■ EXERCISE DESCRIPTION:
Leave out the pictures and copy each record below exactly.

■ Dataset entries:
══════
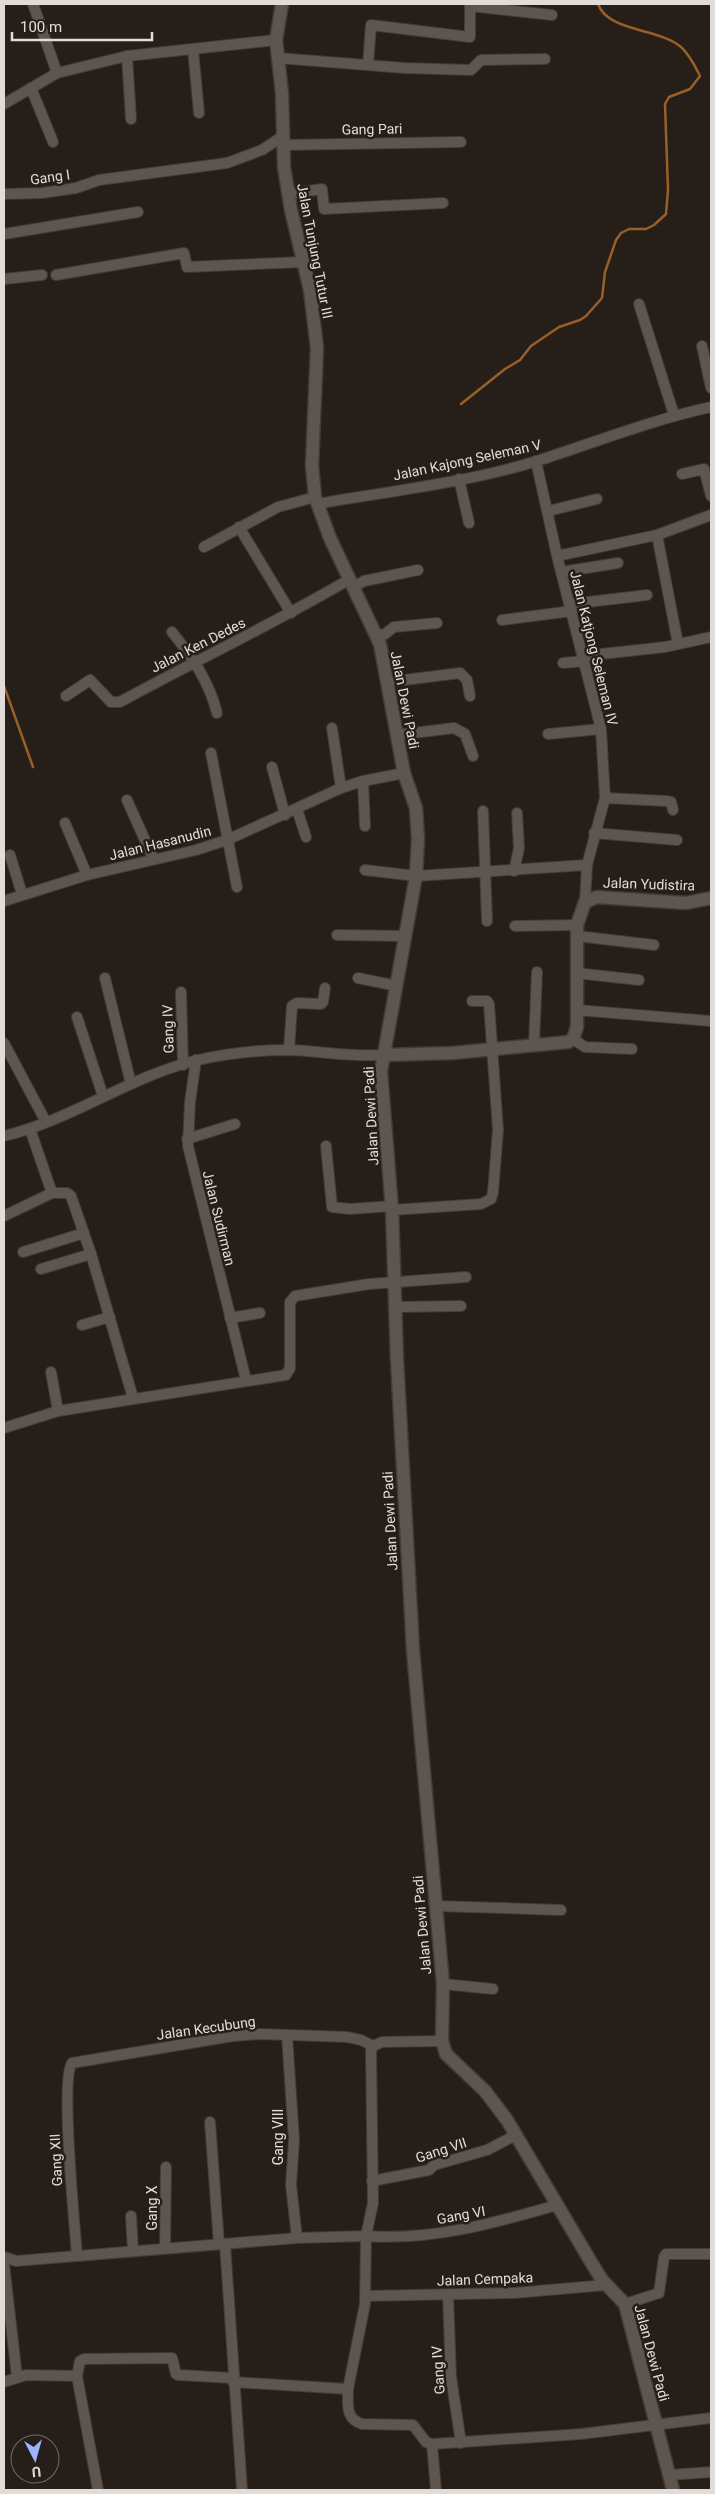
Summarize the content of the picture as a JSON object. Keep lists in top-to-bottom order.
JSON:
{
  "streets": {
    "street": [
      "Gang Pari",
      "Gang I",
      "Jalan Tunjung Tutur III",
      "Jalan Kajong Seleman V",
      "Jalan Ken Dedes",
      "Jalan Katjong Seleman IV",
      "Jalan Dewi Padi",
      "Jalan Hasanudin",
      "Jalan Yudistira",
      "Gang IV",
      "Jalan Sudirman",
      "Jalan Kecubung",
      "Gang VIII",
      "Gang VII",
      "Gang XII",
      "Gang X",
      "Gang VI",
      "Jalan Cempaka"
    ]
  },
  "crossings": [
    ["Gang Pari", "Gang I"],
    ["Gang Pari", "Jalan Tunjung Tutur III"],
    ["Gang I", "Jalan Tunjung Tutur III"],
    ["Jalan Tunjung Tutur III", "Jalan Kajong Seleman V"],
    ["Jalan Tunjung Tutur III", "Jalan Dewi Padi"],
    ["Jalan Kajong Seleman V", "Jalan Katjong Seleman IV"],
    ["Jalan Kajong Seleman V", "Jalan Dewi Padi"],
    ["Jalan Ken Dedes", "Jalan Dewi Padi"],
    ["Jalan Katjong Seleman IV", "Jalan Yudistira"],
    ["Jalan Dewi Padi", "Jalan Hasanudin"],
    ["Jalan Dewi Padi", "Gang VII"],
    ["Jalan Dewi Padi", "Gang VI"],
    ["Jalan Dewi Padi", "Jalan Cempaka"],
    ["Gang IV", "Jalan Cempaka"],
    ["Jalan Kecubung", "Gang VIII"],
    ["Jalan Kecubung", "Gang XII"],
    ["Gang VIII", "Gang VI"],
    ["Gang XII", "Gang VI"],
    ["Gang X", "Gang VI"]
  ],
  "scale_bar": "100 m",
  "north": "bottom"
}
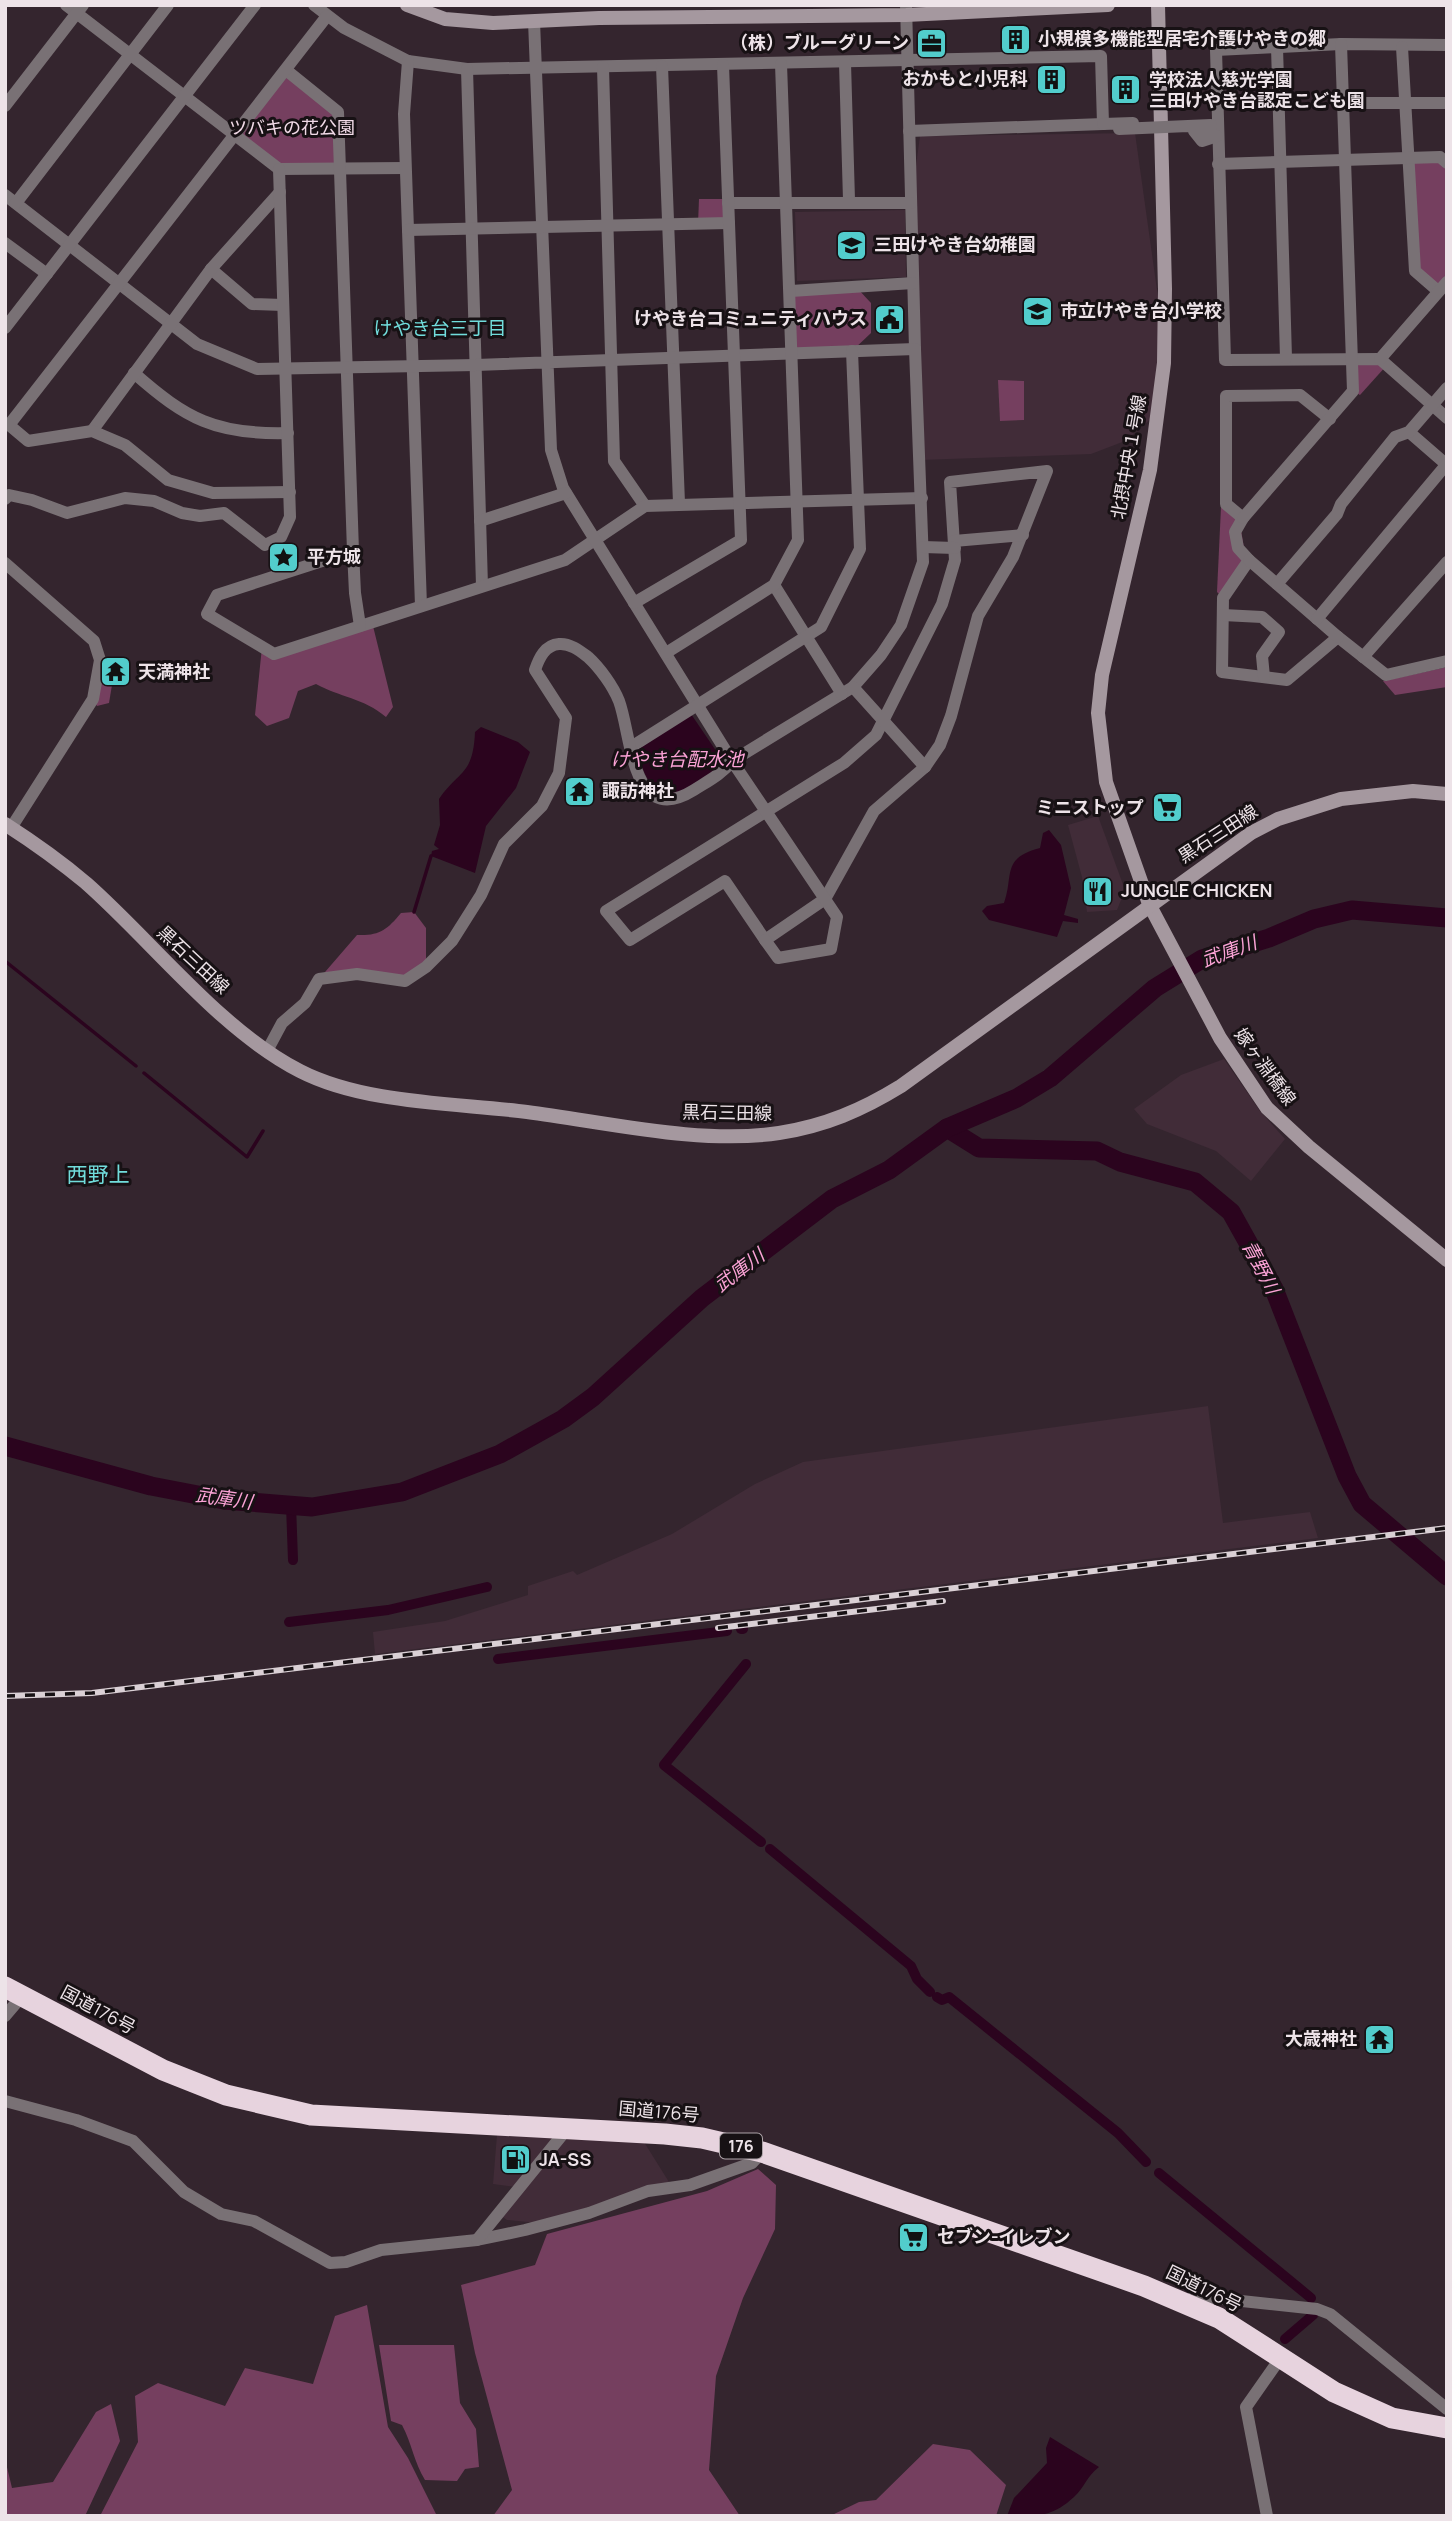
══════
■ RESPONSE BOX:
Summarize the content of the picture as a JSON object. Keep lists in top-to-bottom order.
JSON:
{
  "streets": {
    "street": [
      "Gang Pari",
      "Gang I",
      "Jalan Tunjung Tutur III",
      "Jalan Kajong Seleman V",
      "Jalan Ken Dedes",
      "Jalan Katjong Seleman IV",
      "Jalan Dewi Padi",
      "Jalan Hasanudin",
      "Jalan Yudistira",
      "Gang IV",
      "Jalan Sudirman",
      "Jalan Kecubung",
      "Gang VIII",
      "Gang VII",
      "Gang XII",
      "Gang X",
      "Gang VI",
      "Jalan Cempaka"
    ]
  },
  "crossings": [
    ["Gang Pari", "Gang I"],
    ["Gang Pari", "Jalan Tunjung Tutur III"],
    ["Gang I", "Jalan Tunjung Tutur III"],
    ["Jalan Tunjung Tutur III", "Jalan Kajong Seleman V"],
    ["Jalan Tunjung Tutur III", "Jalan Dewi Padi"],
    ["Jalan Kajong Seleman V", "Jalan Katjong Seleman IV"],
    ["Jalan Kajong Seleman V", "Jalan Dewi Padi"],
    ["Jalan Ken Dedes", "Jalan Dewi Padi"],
    ["Jalan Katjong Seleman IV", "Jalan Yudistira"],
    ["Jalan Dewi Padi", "Jalan Hasanudin"],
    ["Jalan Dewi Padi", "Gang VII"],
    ["Jalan Dewi Padi", "Gang VI"],
    ["Jalan Dewi Padi", "Jalan Cempaka"],
    ["Gang IV", "Jalan Cempaka"],
    ["Jalan Kecubung", "Gang VIII"],
    ["Jalan Kecubung", "Gang XII"],
    ["Gang VIII", "Gang VI"],
    ["Gang XII", "Gang VI"],
    ["Gang X", "Gang VI"]
  ],
  "scale_bar": "100 m",
  "north": "bottom"
}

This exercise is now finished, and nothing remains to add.